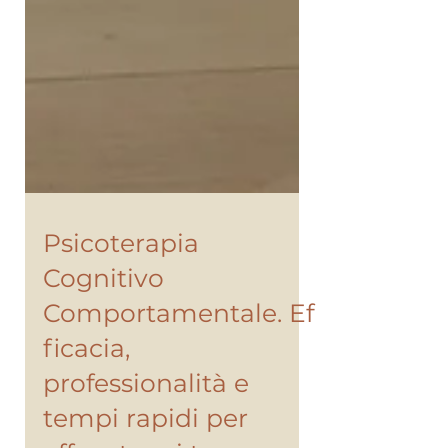
Psicoterapia
Cognitivo
Comportamentale. Ef
ficacia,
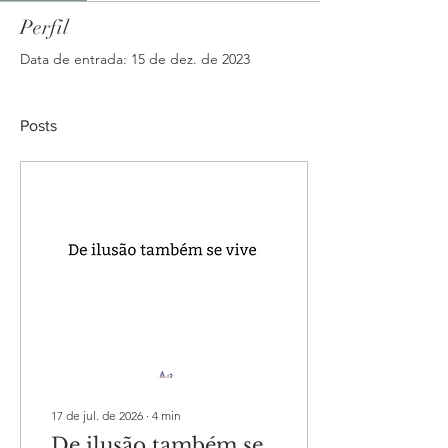
Perfil
Data de entrada: 15 de dez. de 2023
Posts
17 de jul. de 2026
∙
4
min
De ilusão também se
═══
▶ Aufgabenstellung
Schreiben Sie den gesamten zu den obigen Daten gelesenen Text Zeile für Zeile unverändert ab. Lassen Sie die Bilder dabei aus Ihrer Antwort heraus.

▶ Ergebnis
Psicoterapia
Cognitivo
Comportamentale. Ef
ficacia,
Perfil
Data de entrada: 15 de dez. de 2023
Posts
17 de jul. de 2026
∙
4
min
De ilusão também se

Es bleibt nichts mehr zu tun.